» **Reading passage**:
Certain aspects of the invention also recognize that an organization often engages with a substantial number of resellers to sell its products. As an example, in the consumer space, forecasts are currently done by resellers based on their own internal data as opposed to knowledge gained from resources of the organization. Since such forecasts often solely involve the reseller, the organization cannot evaluate the market behavior forecasting techniques deployed by the resellers, nor the type of data used to build the reseller's forecasts. This makes it difficult for the organization to make product related decisions such as promotion planning, inventory planning and pricing. Certain aspects of the invention recognize that the organization may have a plethora of information mined regarding reseller performance and product sales, which can be used to replace and/or supplement the data provided by the reseller. Additionally, certain aspects of the invention recognize that the organization may generate a more reliable prediction model based on its own internal data relating to reseller needs and performance. Such reliable reseller market predictions may assist the organization in organizing its factory production and/or product inventory.

Certain aspects of the invention also recognize that in organization often actively works with its original equipment manufacturers (OEMs) to source many components which go in to building the organization's products. In certain instances, the OEMs may request the organization to provide a prediction of expected sales related to the OEM's products. As an example, in the computer marketplace, OEMs may request predictions as to the number of processors, number of memory chips, number of disk drive devices, etc., they will have to provide to the organization to meet the organization's demands. In certain instances, product managers are left in a situation where they need to estimate such numbers relying on multiple data sources which are not necessarily accurate. Certain embodiments of the invention provide an accurate prediction model to provide such information to OEMs thereby allowing the OEMs to efficiently use their resources to provide the necessary supply of components to the organization.

Certain embodiments of the invention recognize that one shortcoming of the foregoing forecasting methods is that they are typically directed to a one size fits all approach employing only a single deterministic manipulation technique to arrive at forecasts. Certain embodiments of the invention recognize that this may lead to errors if the underlying prediction models are not tested and optimized for a particular use case. Certain embodiments of the invention recognize that the underlying model may need to be changed over time. Certain embodiments recognize that a change in the underlying module often requires manual step by step approach to improve forecast accuracies. In certain instances, only the underlying model with the lowest error rate as defined by the user is used for forecasting.

Certain embodiments of the invention recognize that the model chosen by the user might have a low error rate, but may ignore the benefits provided by other models. As an example, the chosen model may have a low error rate over short durations of time but may have been increased error rate over longer stretches of time.

To address shortcomings of current prediction models, certain embodiments of the present invention recognize that a stacked prediction model may be generated from multiple prediction models. In certain embodiments, multiple prediction models are applied to time-series sequenced data representing market behavior for an item of interest. In certain embodiments, the item of interest may be the sales, purchases, production data, etc. of a product or service. Certain embodiments involve determining the error associated with the application of the multiple prediction models to the time-series sequenced data. In certain embodiments, a stacked prediction model is generated. In certain embodiments, the stacked prediction model uses at least two of the multiple prediction models, which includes a weighting factor for each of the prediction models used in the stacked prediction model. In certain embodiments, the weighting factor for each of the prediction models in the stacked prediction model employs an inversion of the respective error in the prediction model. In certain embodiments, the stacked prediction model is used to forecast market behavior, consolidating the benefits associated with multiple prediction models while ensuring that prediction models of the stack having lower error rates are given a higher weighting than prediction models of the stack having higher error rates. In certain embodiments, the stacked prediction model is more capable of accurately predicting market behavior than a single deterministic model. In certain embodiments, the stacked prediction model may be automatically reevaluated in response to changes in the error in the stacked prediction model over time.

» **Supplied material**:

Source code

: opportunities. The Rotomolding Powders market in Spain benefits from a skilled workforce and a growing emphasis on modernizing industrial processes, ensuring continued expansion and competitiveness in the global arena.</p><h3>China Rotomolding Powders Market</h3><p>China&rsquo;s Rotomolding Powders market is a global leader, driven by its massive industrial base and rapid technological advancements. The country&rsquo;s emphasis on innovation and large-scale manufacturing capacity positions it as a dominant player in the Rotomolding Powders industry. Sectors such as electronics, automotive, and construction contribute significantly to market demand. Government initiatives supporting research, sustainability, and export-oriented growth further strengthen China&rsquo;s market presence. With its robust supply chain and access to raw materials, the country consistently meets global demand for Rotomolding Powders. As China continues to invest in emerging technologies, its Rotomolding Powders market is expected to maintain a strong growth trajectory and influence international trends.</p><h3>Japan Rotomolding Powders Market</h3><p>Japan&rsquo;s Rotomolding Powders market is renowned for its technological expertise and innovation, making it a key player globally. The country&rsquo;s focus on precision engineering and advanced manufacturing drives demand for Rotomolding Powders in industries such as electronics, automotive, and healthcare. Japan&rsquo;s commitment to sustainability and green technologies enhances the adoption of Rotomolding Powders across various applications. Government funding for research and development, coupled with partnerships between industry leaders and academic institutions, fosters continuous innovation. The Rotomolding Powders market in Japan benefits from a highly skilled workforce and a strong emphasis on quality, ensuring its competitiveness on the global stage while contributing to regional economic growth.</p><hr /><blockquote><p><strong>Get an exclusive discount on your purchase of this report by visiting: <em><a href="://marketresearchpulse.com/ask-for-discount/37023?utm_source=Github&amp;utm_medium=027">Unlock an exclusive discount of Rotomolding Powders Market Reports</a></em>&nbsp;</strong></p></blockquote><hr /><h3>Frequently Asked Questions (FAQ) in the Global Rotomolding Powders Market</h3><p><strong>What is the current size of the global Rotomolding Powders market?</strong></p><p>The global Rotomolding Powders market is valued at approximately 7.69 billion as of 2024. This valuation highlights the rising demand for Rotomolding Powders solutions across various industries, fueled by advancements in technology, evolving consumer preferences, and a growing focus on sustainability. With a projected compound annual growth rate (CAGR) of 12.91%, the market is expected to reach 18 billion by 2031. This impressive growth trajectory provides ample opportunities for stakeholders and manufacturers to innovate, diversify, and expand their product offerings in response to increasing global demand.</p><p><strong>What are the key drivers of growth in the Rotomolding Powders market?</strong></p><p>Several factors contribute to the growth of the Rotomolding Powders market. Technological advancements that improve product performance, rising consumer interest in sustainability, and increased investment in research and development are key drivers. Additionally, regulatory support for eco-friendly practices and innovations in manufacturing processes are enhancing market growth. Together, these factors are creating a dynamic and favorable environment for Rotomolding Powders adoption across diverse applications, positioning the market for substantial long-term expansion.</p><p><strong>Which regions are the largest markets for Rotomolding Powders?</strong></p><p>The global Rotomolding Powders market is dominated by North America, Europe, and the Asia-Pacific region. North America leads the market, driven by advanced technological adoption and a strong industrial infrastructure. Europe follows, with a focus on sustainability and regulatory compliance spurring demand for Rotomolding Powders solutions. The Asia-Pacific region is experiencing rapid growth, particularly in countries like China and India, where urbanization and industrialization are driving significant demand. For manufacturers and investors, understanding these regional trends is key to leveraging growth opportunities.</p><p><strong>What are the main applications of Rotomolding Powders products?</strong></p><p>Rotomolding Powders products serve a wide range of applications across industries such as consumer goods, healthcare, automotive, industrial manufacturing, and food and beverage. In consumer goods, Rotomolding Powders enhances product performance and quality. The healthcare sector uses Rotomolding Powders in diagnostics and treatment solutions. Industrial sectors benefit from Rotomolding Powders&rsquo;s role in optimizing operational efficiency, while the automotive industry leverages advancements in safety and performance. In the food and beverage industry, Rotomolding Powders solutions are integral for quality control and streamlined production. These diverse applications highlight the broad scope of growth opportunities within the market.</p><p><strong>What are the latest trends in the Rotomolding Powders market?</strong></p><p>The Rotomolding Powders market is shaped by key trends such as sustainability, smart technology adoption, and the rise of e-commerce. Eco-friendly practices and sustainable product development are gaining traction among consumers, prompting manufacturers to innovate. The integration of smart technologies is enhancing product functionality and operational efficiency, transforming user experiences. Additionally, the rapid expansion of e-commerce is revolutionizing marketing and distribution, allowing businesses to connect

» **List of tasks**:
a) In the forecasting passage, what does the weighting factor for each prediction model in the stacked prediction model employ?
b) Return the stretch of the forecasting passage from "Certain embodiments of the invention recognize that one" through "used for forecasting.", copied word for word.

» **Answer set**:
a) It employs an inversion of the respective error in that prediction model.

b)
Certain embodiments of the invention recognize that one shortcoming of the foregoing forecasting methods is that they are typically directed to a one size fits all approach employing only a single deterministic manipulation technique to arrive at forecasts. Certain embodiments of the invention recognize that this may lead to errors if the underlying prediction models are not tested and optimized for a particular use case. Certain embodiments of the invention recognize that the underlying model may need to be changed over time. Certain embodiments recognize that a change in the underlying module often requires manual step by step approach to improve forecast accuracies. In certain instances, only the underlying model with the lowest error rate as defined by the user is used for forecasting.